On May 31, 12:55 am, Sean Reque <seanre...@gmail.com> wrote:
> Concrete examples are a great teaching tool, but unless you eventually
> teach the concepts behind the examples, your students are incapable of
> applying their knowledge to do anything beyond what they can glean
> from the examples example. It's like teaching math purely through
> example with no theory: your students may be able to pass your tests,
> but they won't understand what they are doing and come next year they
> won't be able to build on what they learned.

Wholeheartedly agree with the uselessness of examples without
narrative but in the same time I honestly do not think that Lift Book
falls into that category.

>
> I'm finding the lift book sorely lacking in teaching concepts, and
> because of that I'm having an all but impossible time learning what is
> actually possible in lift.

People have their own methods of learning things. In many respects the
book is modeled based on people feedback that were starting to look at
Lift.

> I  I am not the kind of programmer that
> just copies and pastes other peoples' examples. I want to understand
> my tool and use it to it's fullest potential. When the lift book
> describes how pages are rendered, as if teaching a concept, and leaves
> out essential details like what scope templates are actually searched
> in, how am I supposed to understand how Lift works without posting to
> this mailing list or reading the source code?

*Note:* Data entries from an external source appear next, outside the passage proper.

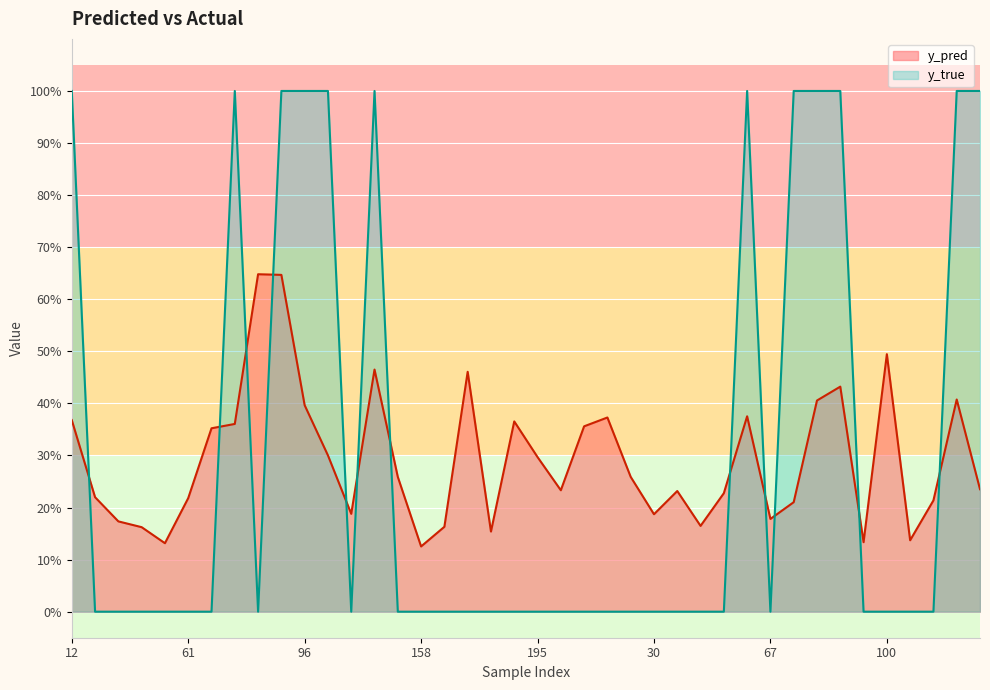

Between 89 and 195, which series saw the biggest shift?

y_true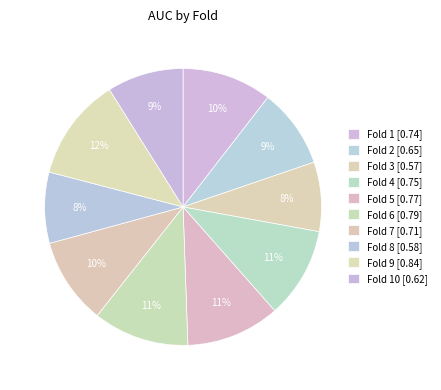

How many segments does this pie chart have?

10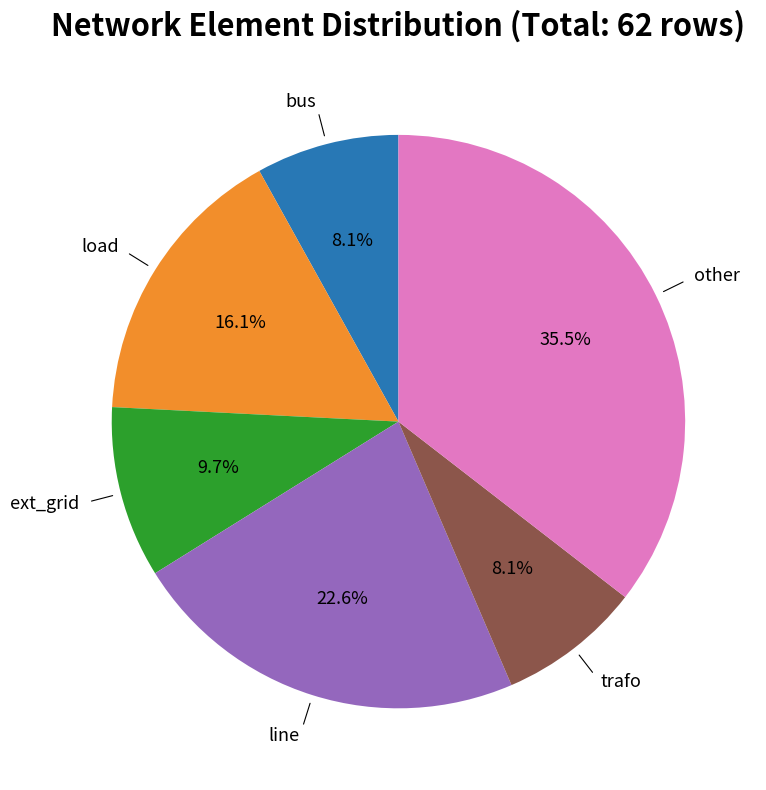

To the nearest percent, what is the difference between the largest and smallest slice percentages?

27%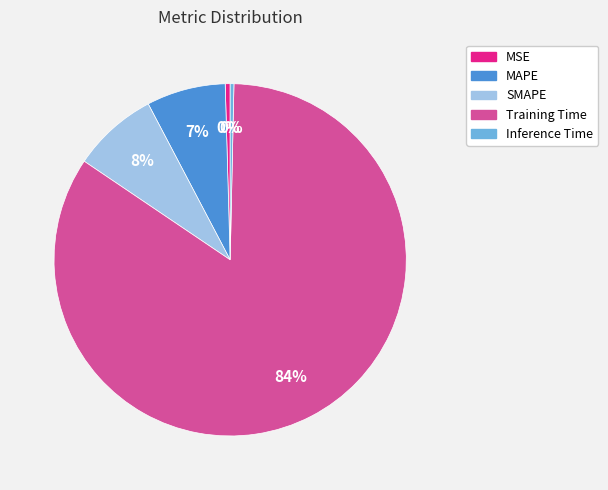

To the nearest percent, what is the difference between the MAPE and MSE slice percentages?

7%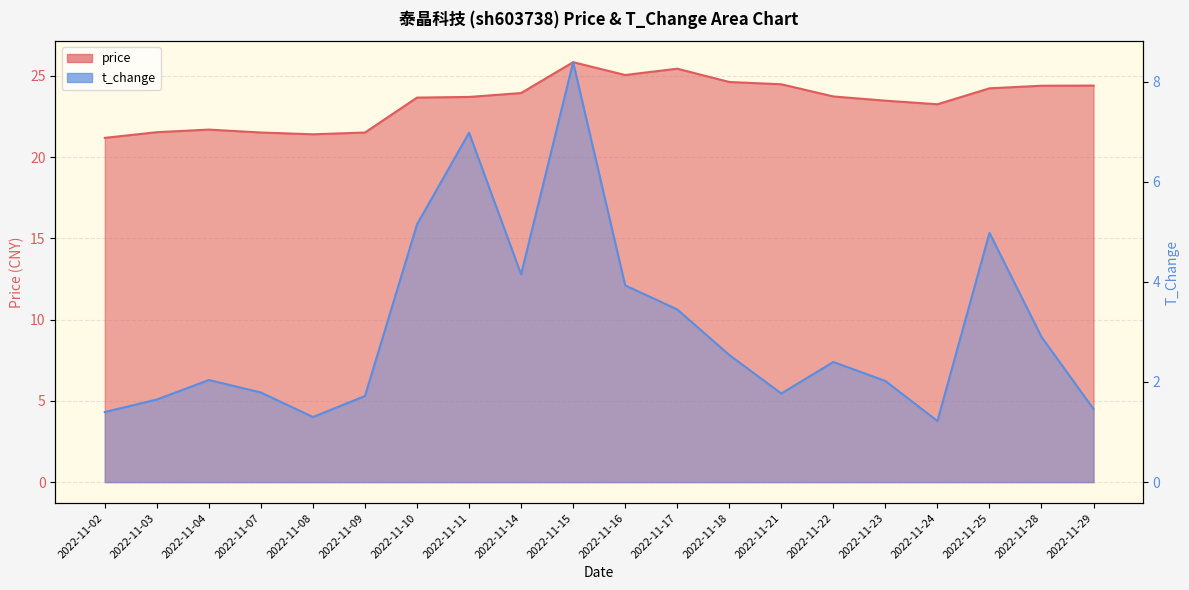

What is the difference between the t_change values at 2022-11-03 and 2022-11-02?

0.2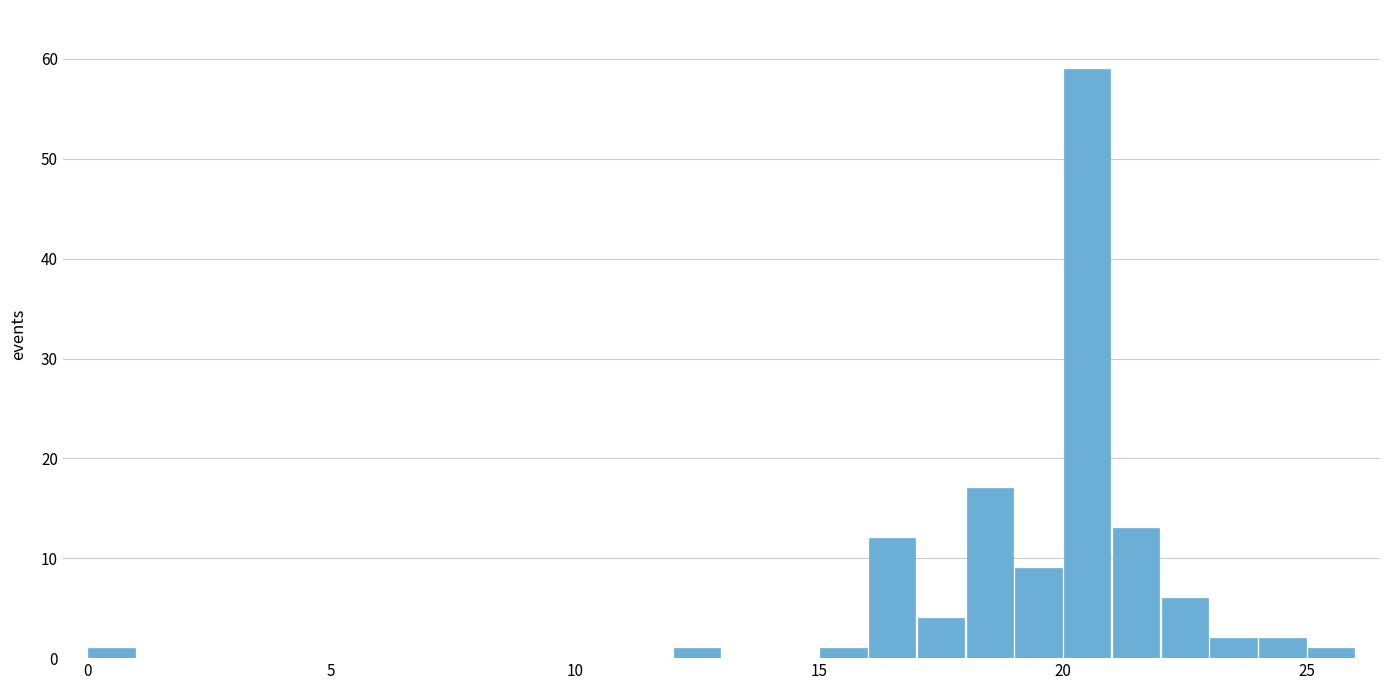

Around what value on the x-axis is the tallest bar? Give the approximate position of its centre, as read against the axis.

20.5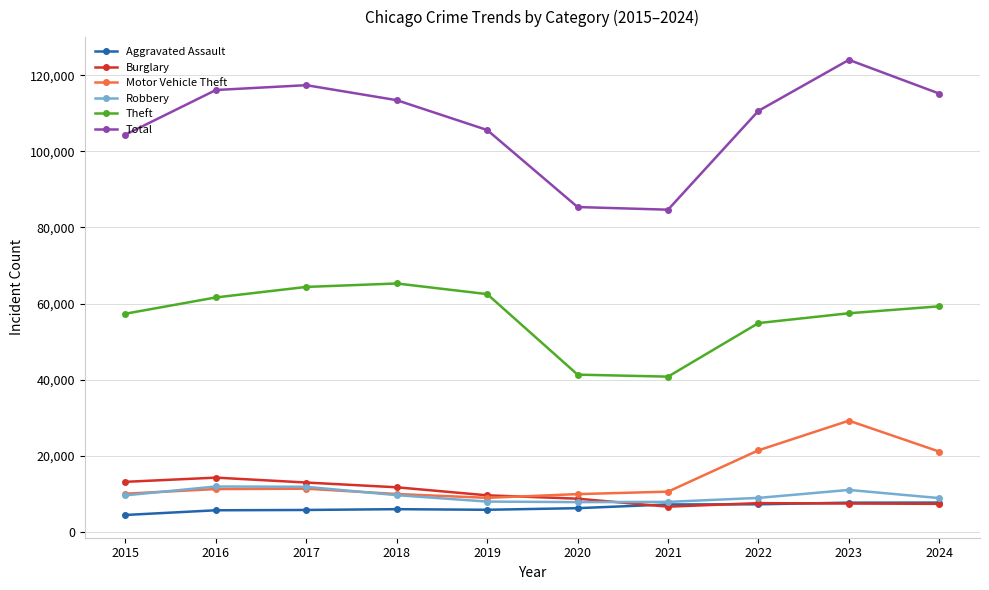

Rank the series by their maximum value, from highest to lowest.

Total, Theft, Motor Vehicle Theft, Burglary, Robbery, Aggravated Assault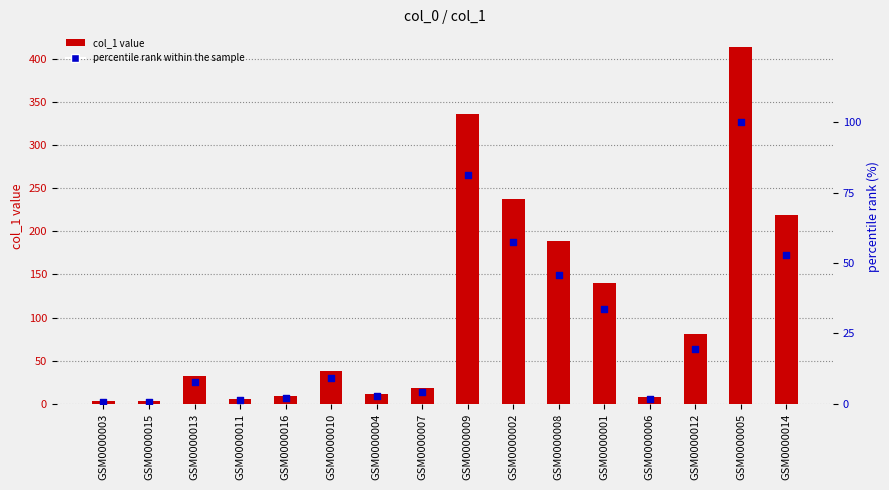

At how many categories does at least one series exceed 45?

7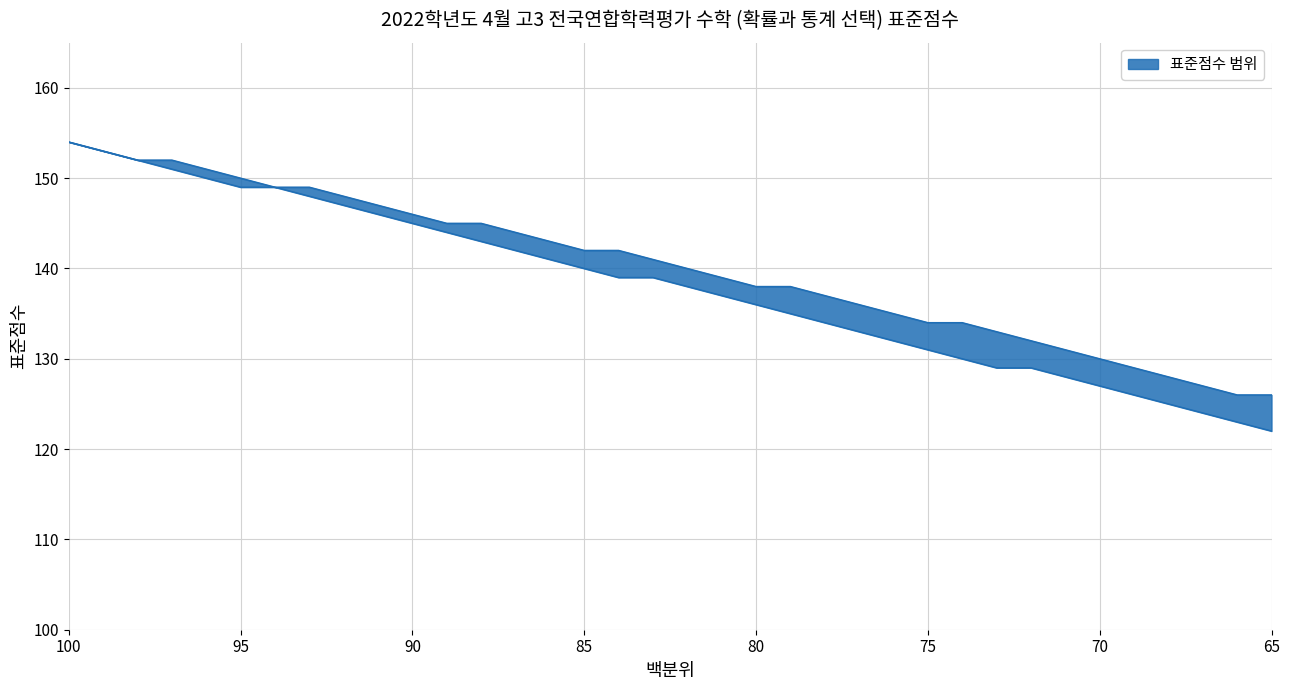

How many data points in 표준점수 최댓값 선 are less than 140?

17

The LiftBook target is not for people that want to understand all the
intimate details of the framework.It is for people that wants to use
and understand Lift as a framework as a mean to build internet
applications. Honestly I'm really happy that you want to learn Lift in
a much more intimate way to explore the details of the Lift's
mechanics but for these kinds of questions you will have to:

1. Learn how to use Lift (or parts of it)
2. Dig into Lift code
3 Ask as many questions as you need on this list and Lift committers
will respond as well as members of this community and experienced
already various things.


>
> I wasted a couple of hours reducing my problem down to the simplest
> test case, and this is not the first time since learning lift where
> I've wasted so much time only to learn that either something doesn't
> work or doesn't work the way I thought. I'm pretty sure that had I
> picked rails or django for my pet project I would have been done
> already. Is it simply that Lift is too cutting edge for me?

I doubt it. I'd advice you to be skeptic end explore Lift and see if
you like it.

>Am I the
> only one wasting hours of time learning how Lift and other Java tools
> work rather than getting my app written?

Learning Lift = coding and trying things out + reading book or any
other documentation that you can find.

>
> I'm sorry if I sound frustrated. It is not just Lift I am struggling
> with. It's the whole stack I'm trying to learn!

Maybe you want to know everything too fast?

> I am just getting
> immersed into the Java world again during my spare time. JAXB
> (especially JAXB!), buildr/maven/ant, Jetty, Scala and it's Eclipse
> plugin, Lift, each one of these tools has taken up hours of my time as
> I struggle to do what I thought I could do easily by reading about the
> tool or reading the tool's documentation.

Rarely in software learning something just by reading really applies.
Lift certainly does not fall into this category.

>
> I am grateful for your response though and will take time to learn
> more about what the sitemap means in Lift.

Just ask concrete questions, provide as many details as you can about
your problem and you will get answers.

>
> - Sean Reque
>
> On May 30, 2:56 pm, "marius d." <marius.dan...@gmail.com> wrote:
>
> > To access a page you need to add it in the SiteMap. I assume you are a
> > bit confused about the relation between a Menu and a page. I mean
> > after all maybe for your site you don't really need a menu but in Lift
> > a Menu is much more then a visual representation of a way to navigate
> > to your pages. It specifies various things such as how to access a
> > page (constraints definition), visibility of a page in the sitemap
> > Menu etc. So in short the SiteMap + Menu + Loc describes how pages can
> > be accesses in a Lift app.
>
> > The Lift book describes that by the means of concrete examples,
> > detailed Menu & Loc descriptions etc. Maybe some things in the book
> > are not very obvious for a first read or just reading it as
> > ultimatelly learning Lift is about coding trying things. The book is
> > just a mean to an end, I would say.
>
> > Br's,
> > Marius
>
> > On May 30, 9:38 pm, Sean Reque <seanre...@gmail.com> wrote:
>
> > > I have the pocketchange app with lift 1.0. I add a directory in webapp
> > > with an index.html file, identical to the help directory except with
> > > some changed text. I visit the URL corresponding to the directory and
> > > it doesn't show up at all, but tells me the requested resource is not
> > > found. I then add the directory index.html file to the global sitemap
> > > in Boot.scala the same as it's help counterpart, recompile and restart
> > > jetty, and suddenly, without even using or touching the sitemap,  lift
> > > displays the processed template. I've read the template finding
> > > algorithm described in the exploring lift book and it makes no mention
> > > of any such requirement, and I'm pretty sure I shouldn't have to add
> > > every single template file to the global sitemap to get lift to even
> > > recognize it's existence. What important detail am I missing?